> Provided records
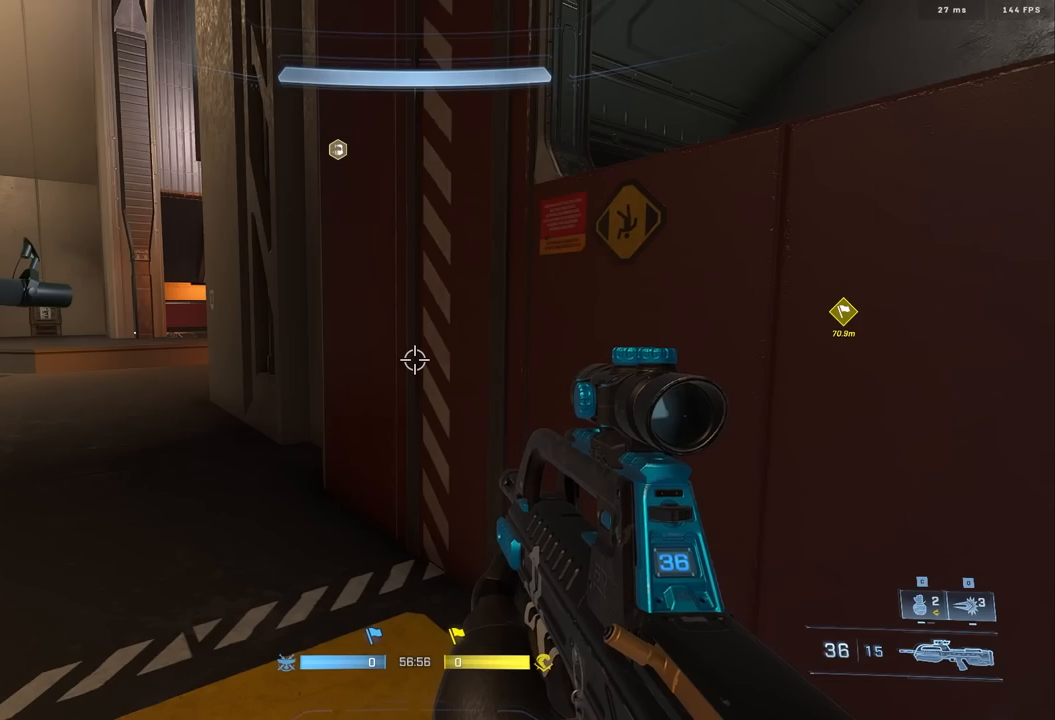
Gameplay with a controller (Xbox layout); each line is a JSON object with the inputs held at the frame after it. "events" lists button and stick changes between this image and that frame as [ms after this image, input, new state], when the widget could be followed in between. Not read: R2.
{"buttons": [], "left_stick": "right", "right_stick": "center", "events": [[383, "left_stick", "right"]]}
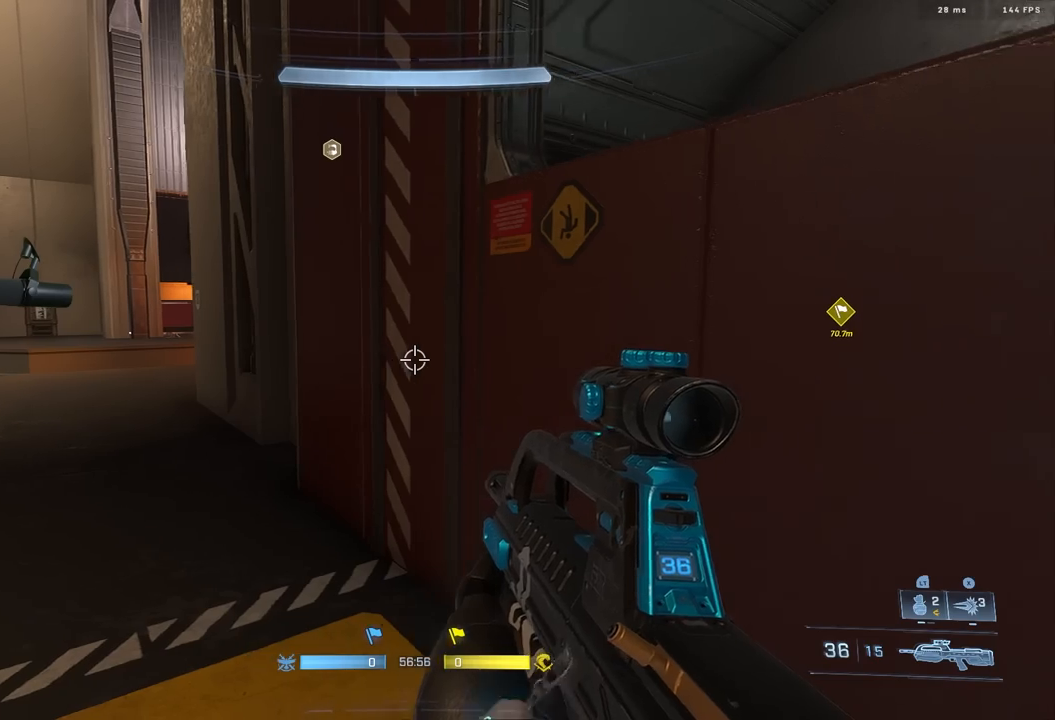
{"buttons": ["L3"], "left_stick": "up-right", "right_stick": "center", "events": [[50, "right_stick", "left"], [133, "right_stick", "center"], [217, "left_stick", "up-right"], [233, "right_stick", "left"], [300, "L3", "down"], [450, "right_stick", "center"]]}
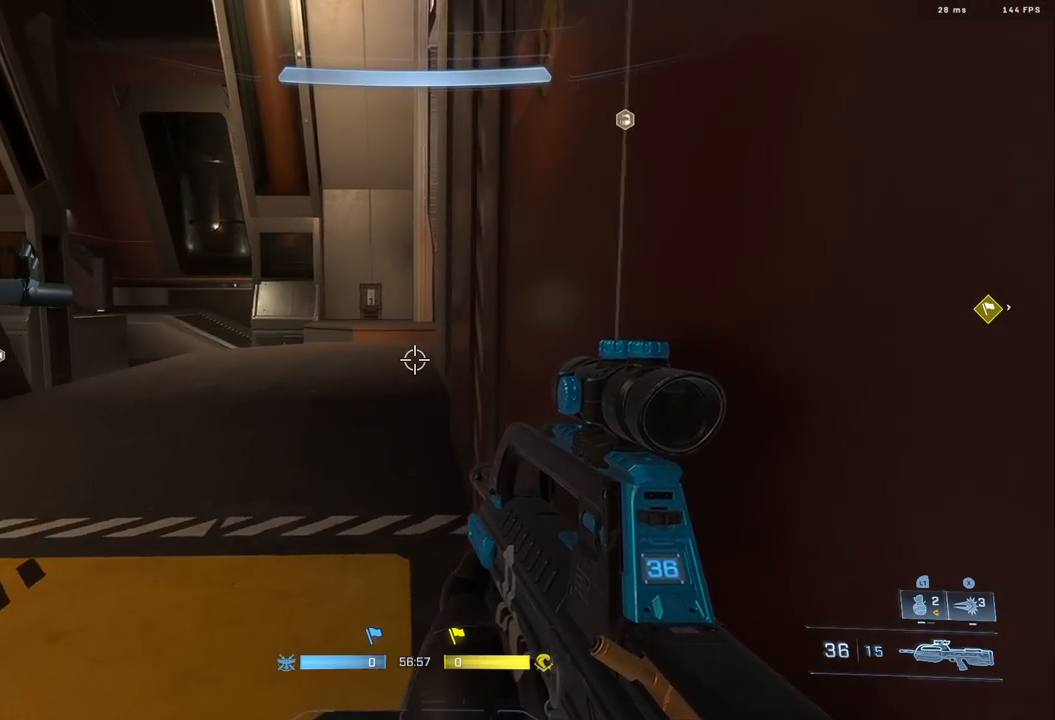
{"buttons": ["L3"], "left_stick": "right", "right_stick": "center", "events": [[50, "L1", "down"], [117, "right_stick", "down"], [183, "L1", "up"], [233, "left_stick", "right"], [300, "right_stick", "center"]]}
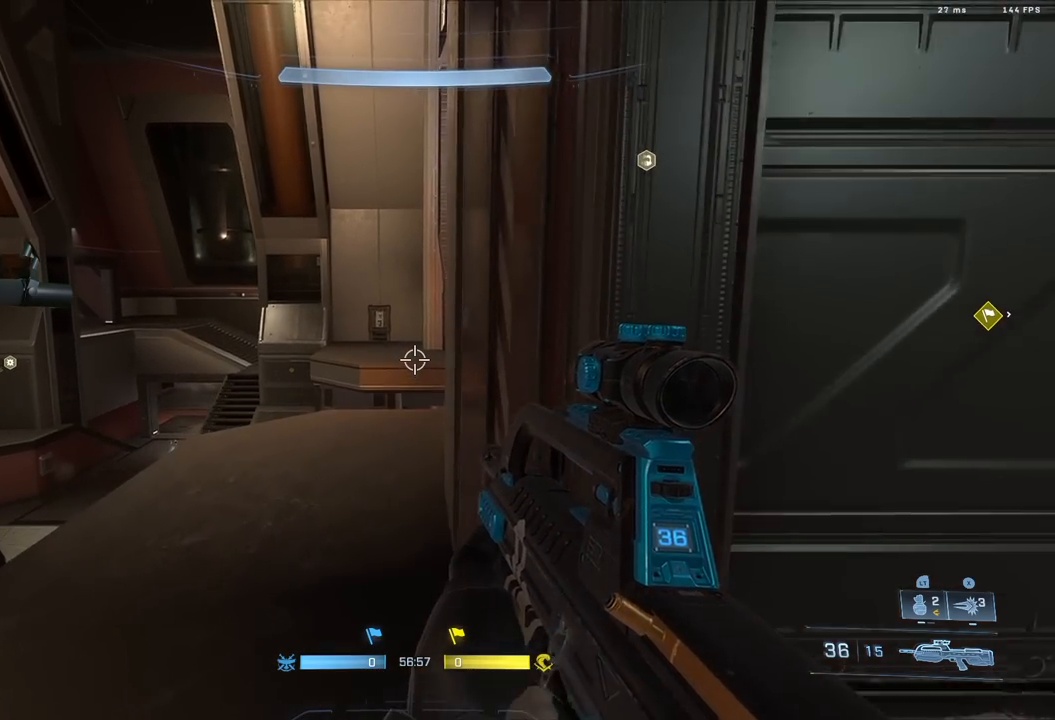
{"buttons": [], "left_stick": "up", "right_stick": "center", "events": [[50, "L3", "up"], [150, "left_stick", "up-left"], [183, "A", "down"], [267, "A", "up"], [350, "left_stick", "up"]]}
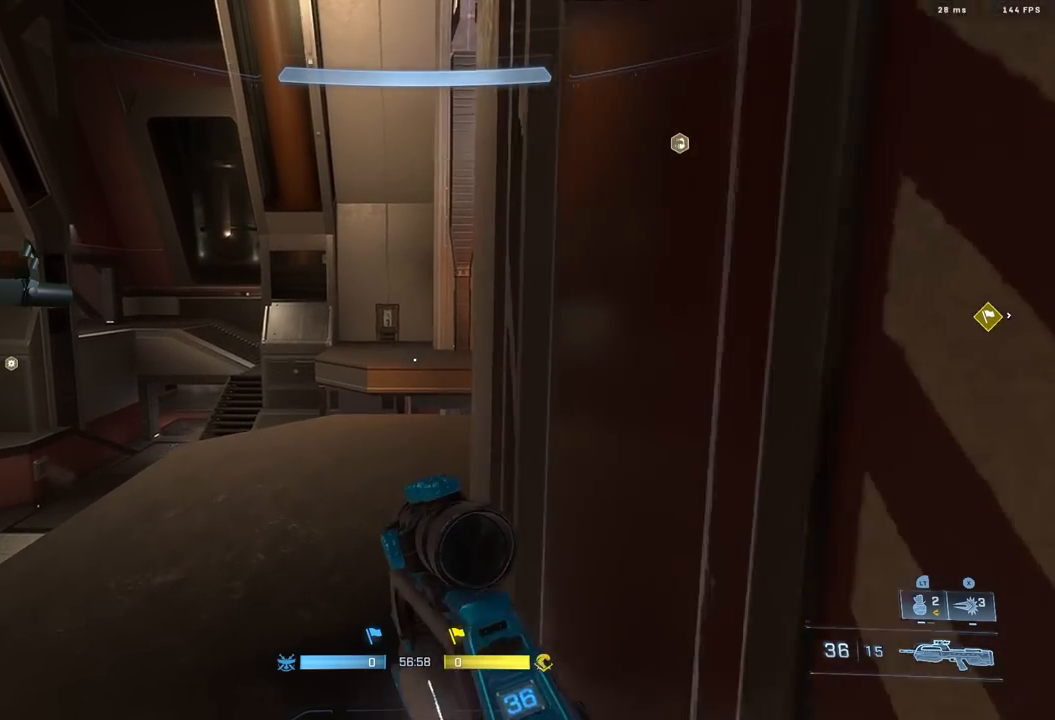
{"buttons": [], "left_stick": "center", "right_stick": "center", "events": [[100, "L3", "down"], [133, "right_stick", "up"], [150, "L3", "up"], [233, "right_stick", "center"], [267, "left_stick", "center"]]}
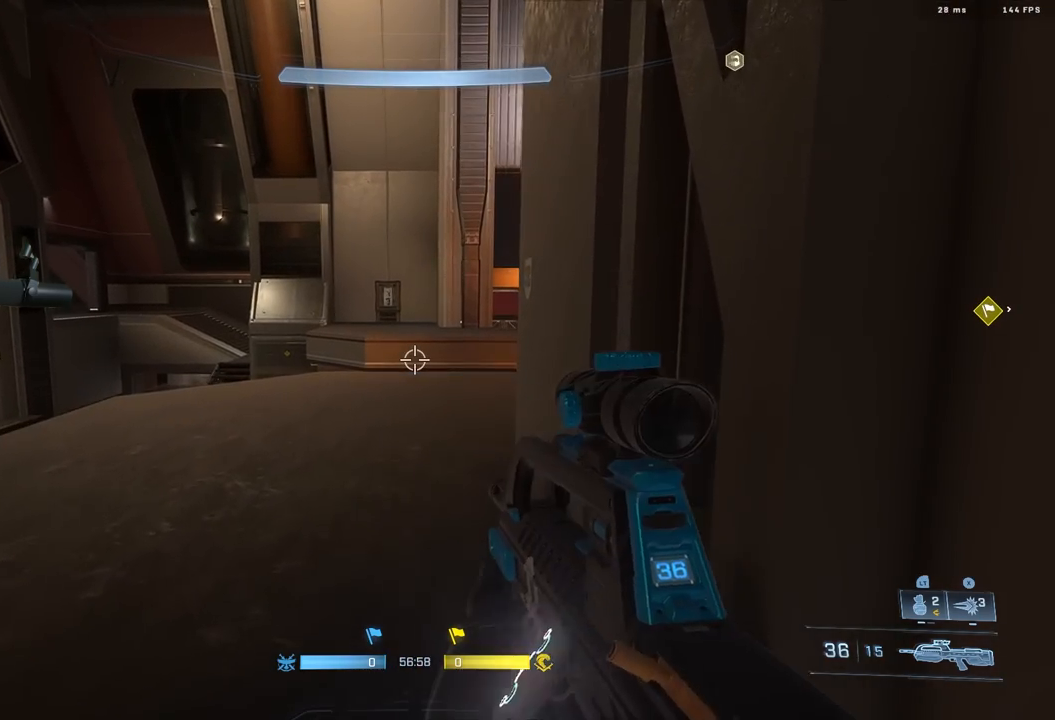
{"buttons": [], "left_stick": "down", "right_stick": "down", "events": [[133, "left_stick", "down"], [433, "right_stick", "down"]]}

> Required work
Output the records above exactly; leave out the pictures.

> Answer box
Gameplay with a controller (Xbox layout); each line is a JSON object with the inputs held at the frame after it. "events" lists button and stick changes between this image and that frame as [ms after this image, input, new state], when the widget could be followed in between. Not read: R2.
{"buttons": [], "left_stick": "right", "right_stick": "center", "events": [[383, "left_stick", "right"]]}
{"buttons": ["L3"], "left_stick": "up-right", "right_stick": "center", "events": [[50, "right_stick", "left"], [133, "right_stick", "center"], [217, "left_stick", "up-right"], [233, "right_stick", "left"], [300, "L3", "down"], [450, "right_stick", "center"]]}
{"buttons": ["L3"], "left_stick": "right", "right_stick": "center", "events": [[50, "L1", "down"], [117, "right_stick", "down"], [183, "L1", "up"], [233, "left_stick", "right"], [300, "right_stick", "center"]]}
{"buttons": [], "left_stick": "up", "right_stick": "center", "events": [[50, "L3", "up"], [150, "left_stick", "up-left"], [183, "A", "down"], [267, "A", "up"], [350, "left_stick", "up"]]}
{"buttons": [], "left_stick": "center", "right_stick": "center", "events": [[100, "L3", "down"], [133, "right_stick", "up"], [150, "L3", "up"], [233, "right_stick", "center"], [267, "left_stick", "center"]]}
{"buttons": [], "left_stick": "down", "right_stick": "down", "events": [[133, "left_stick", "down"], [433, "right_stick", "down"]]}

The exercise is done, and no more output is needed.